I cannot comment on how common the case you describe will be in practice - having a fallback language and interpreting plain xsd:string literals as having a default language. Maybe you are right, but it will certainly complicate the logic here (e.g. we would need to decide what to do with rdf:HTML triples not just xsd:string). In any case there is the fallback to define your variation of the unique language pattern in SPARQL.

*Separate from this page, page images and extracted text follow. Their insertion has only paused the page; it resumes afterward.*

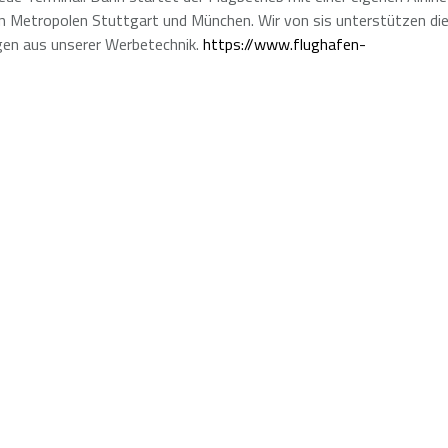
n Metropolen Stuttgart und München. Wir von sis unterstützen di
en aus unserer Werbetechnik.
https://www.flughafen-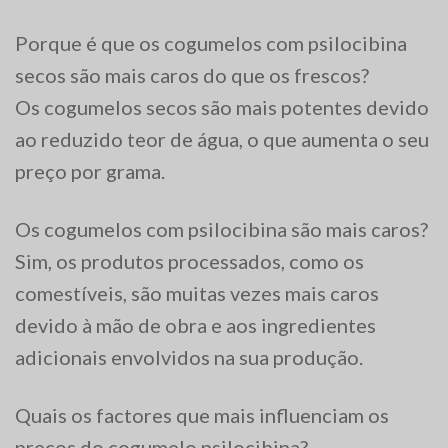
Porque é que os cogumelos com psilocibina
secos são mais caros do que os frescos?
Os cogumelos secos são mais potentes devido
ao reduzido teor de água, o que aumenta o seu
preço por grama.
Os cogumelos com psilocibina são mais caros?
Sim, os produtos processados, como os
comestíveis, são muitas vezes mais caros
devido à mão de obra e aos ingredientes
adicionais envolvidos na sua produção.
Quais os factores que mais influenciam os
preços do cogumelo psilocibina?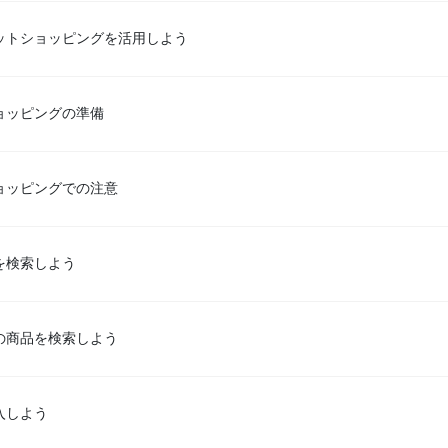
ットショッピングを活用しよう
ョッピングの準備
ョッピングでの注意
n を検索しよう
n の商品を検索しよう
入しよう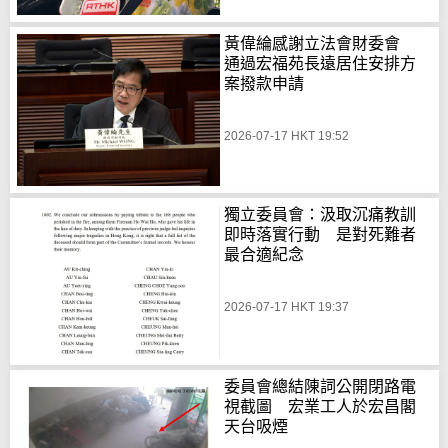
黃偉綸感謝立法會財委會
通過宏福苑長遠居住安排方
案撥款申請
2026-07-17 HKT 19:52
獨立委員會：汲取沉痛教訓
即時落實行動 是對死難者
最合適紀念
2026-07-17 HKT 19:37
委員會總結陳詞公開閉路電
視截圖 宏業工人於宏昌閣
天台吸煙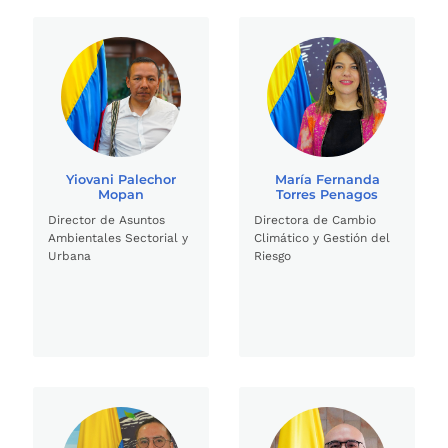
Yiovani Palechor
María Fernanda
Mopan
Torres Penagos
Director de Asuntos
Directora de Cambio
Ambientales Sectorial y
Climático y Gestión del
Urbana
Riesgo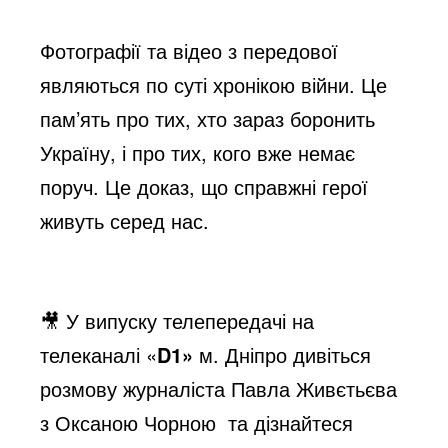
Фотографії та відео з передової
являються по суті хронікою війни. Це
пам’ять про тих, хто зараз боронить
Україну, і про тих, кого вже немає
поруч. Це доказ, що справжні герої
живуть серед нас.
🎥 У випуску телепередачі на
телеканалі «
D1»
м. Дніпро дивіться
розмову журналіста Павла Живєтьєва
з Оксаною Чорною та дізнайтеся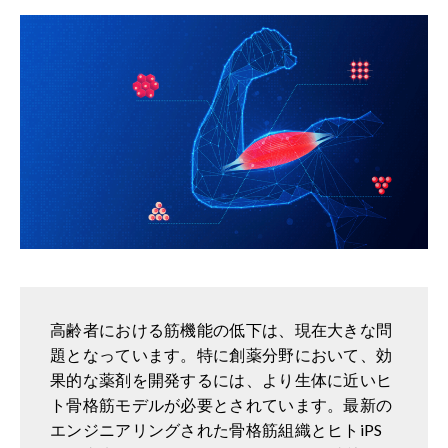
高齢者における筋機能の低下は、現在大きな問
題となっています。特に創薬分野において、効
果的な薬剤を開発するには、より生体に近いヒ
ト骨格筋モデルが必要とされています。最新の
エンジニアリングされた骨格筋組織とヒトiPS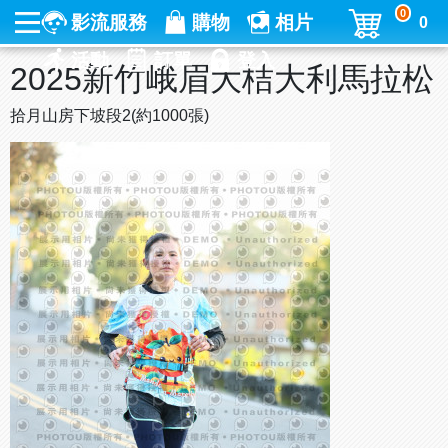
0
影流服務
購物
相片
0
活動
訂單
登入
2025新竹峨眉大桔大利馬拉松
拾月山房下坡段2(約1000張)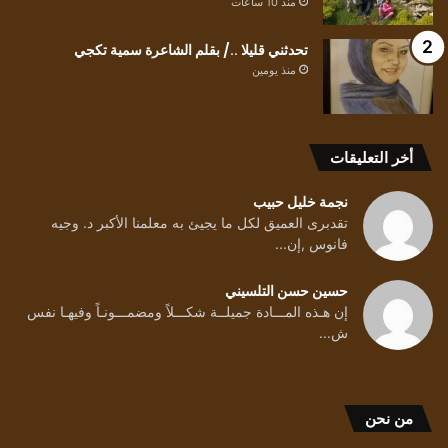
منذ 10 ساعات
تحدثني قليلا ../ بقلم الشاعرة سمية تكجي
منذ يومين
أخر التعليقات
نجمة خليل حبيب
تقدبرى العميق لكل ما يجيئ به معلمنا الأكبر د. وجيه
فانوس ,إن...
حسين حسن التلسيني
إن هـذه المـــادة جميلــة شكـــلاً ومضمـــونـاً وفيهـا نفس
ش...
من نحن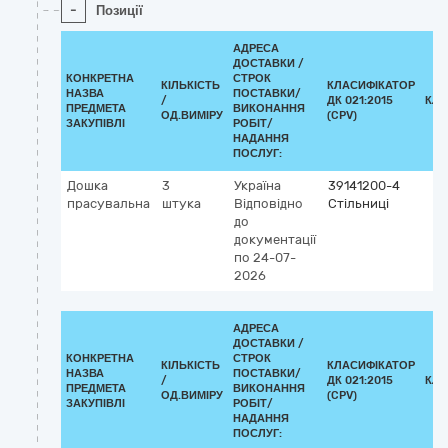
-
Позиції
АДРЕСА
ДОСТАВКИ /
КОНКРЕТНА
СТРОК
КІЛЬКІСТЬ
КЛАСИФІКАТОР
НАЗВА
ПОСТАВКИ/
/
ДК 021:2015
КЛА
ПРЕДМЕТА
ВИКОНАННЯ
ОД.ВИМІРУ
(CPV)
ЗАКУПІВЛІ
РОБІТ/
НАДАННЯ
ПОСЛУГ:
Дошка
3
Україна
39141200-4
прасувальна
штука
Відповідно
Стільниці
до
документації
по 24-07-
2026
АДРЕСА
ДОСТАВКИ /
КОНКРЕТНА
СТРОК
КІЛЬКІСТЬ
КЛАСИФІКАТОР
НАЗВА
ПОСТАВКИ/
/
ДК 021:2015
КЛА
ПРЕДМЕТА
ВИКОНАННЯ
ОД.ВИМІРУ
(CPV)
ЗАКУПІВЛІ
РОБІТ/
НАДАННЯ
ПОСЛУГ:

PJ> If the intended scope of sh:uniqueLang are values of type rdf:langString, then the RDF1.1 spec seems to indicate that this also encompasses plain strings (see https://www.w3.org/TR/rdf11-concepts/#dfn-language-tagged-string). In other words, “fred” will validate both as an rdf:langString and as xsd:string. Even if this were not the case, I would still expect this refinement to fail, and it doesn’t:

ex:Shape2
    a sh:Shape ;
    sh:scopeClass ex:Class2 ;
    sh:constraint [
       sh:or (
        [
            sh:property [
                a sh:PropertyConstraint ;
                sh:uniqueLang true ;
                sh:predicate ex:property1 ;
                sh:datatype rdf:langString
            ]
        ]
        [
            sh:property [
                a sh:PropertyConstraint ;
                sh:maxOccurs 1 ;
                sh:predicate ex:property1 ;
                sh:datatype xsd:string
            ]
        ]
       )
    ] .

ex:Class2 a rdfs:Class .

ex:InvalidShape12
   a ex:Class2 ;
   ex:property1 "fred" ;
   ex:property1 "barney" .


*I think this is something missing from the spec. I should be able to use sh:shape from one shape to another: ex:Shape1 sh:shape ex:Shape2. Compare ex:Shape2 with ex:Shape3 in the enclosed reuse-002.ttl. Of course, similar effects could be achieved with rdfs:subClassOf on shapes, though this doesn’t appear to work currently.

(A minor request on the test harness: it would be useful if it spat out a positive message with the filename on a successful test result. It’s sometimes hard to work out what you’re testing. It’s not a big deal, though.)

Feel free to send me a snippet (and where in the code to insert it)

Thanks
Holger
Received on Sunday, 17 January 2016 06:42:34 UTC